_RAW DATA_
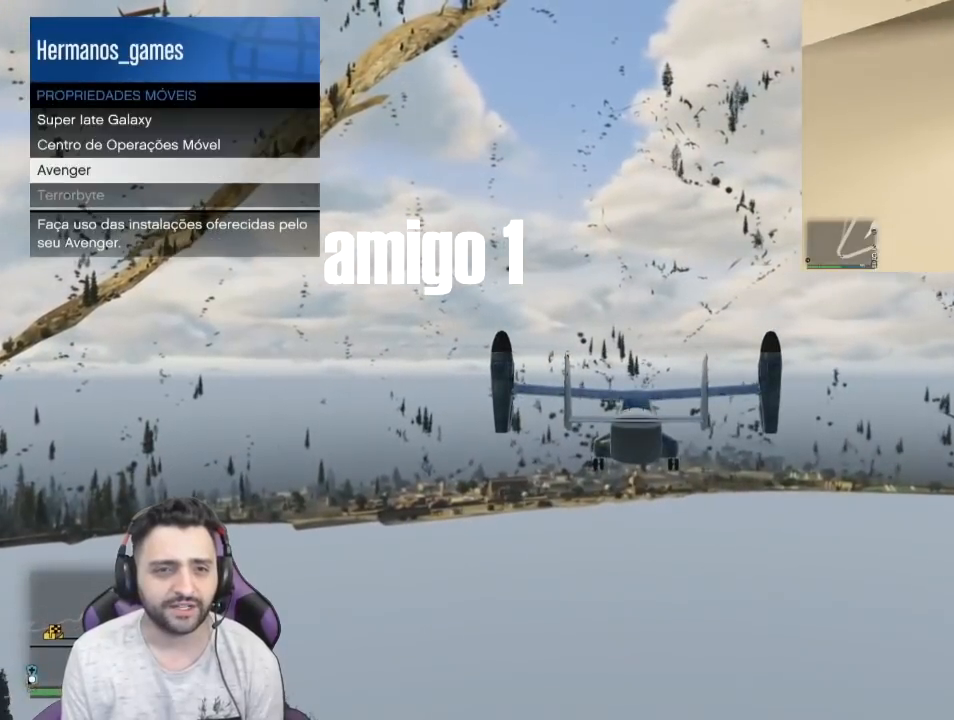
{"buttons": [], "left_stick": "center", "right_stick": "center", "events": [[34, "CROSS", "down"], [201, "CROSS", "up"]]}
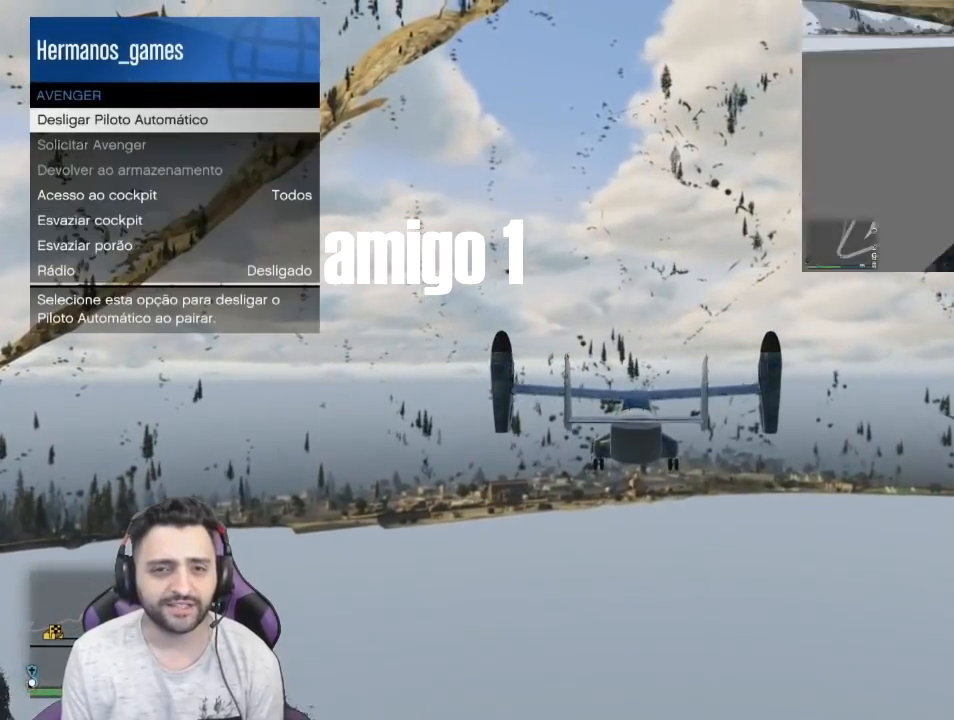
{"buttons": [], "left_stick": "center", "right_stick": "center", "events": []}
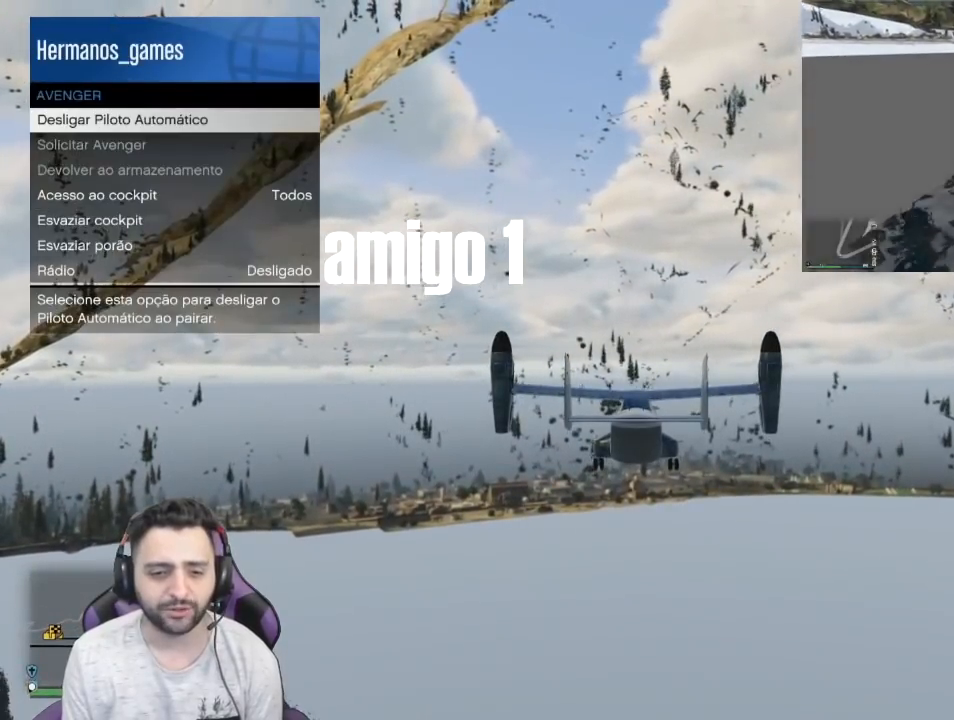
{"buttons": [], "left_stick": "center", "right_stick": "center", "events": [[201, "right_stick", "down-right"], [401, "right_stick", "center"]]}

_INSTRUCTIONS FOR THE TASK_
A faithful transcription of the material, with no pictures, is the expected result.

_TASK SOLUTION_
{"buttons": [], "left_stick": "center", "right_stick": "center", "events": [[34, "CROSS", "down"], [201, "CROSS", "up"]]}
{"buttons": [], "left_stick": "center", "right_stick": "center", "events": []}
{"buttons": [], "left_stick": "center", "right_stick": "center", "events": [[201, "right_stick", "down-right"], [401, "right_stick", "center"]]}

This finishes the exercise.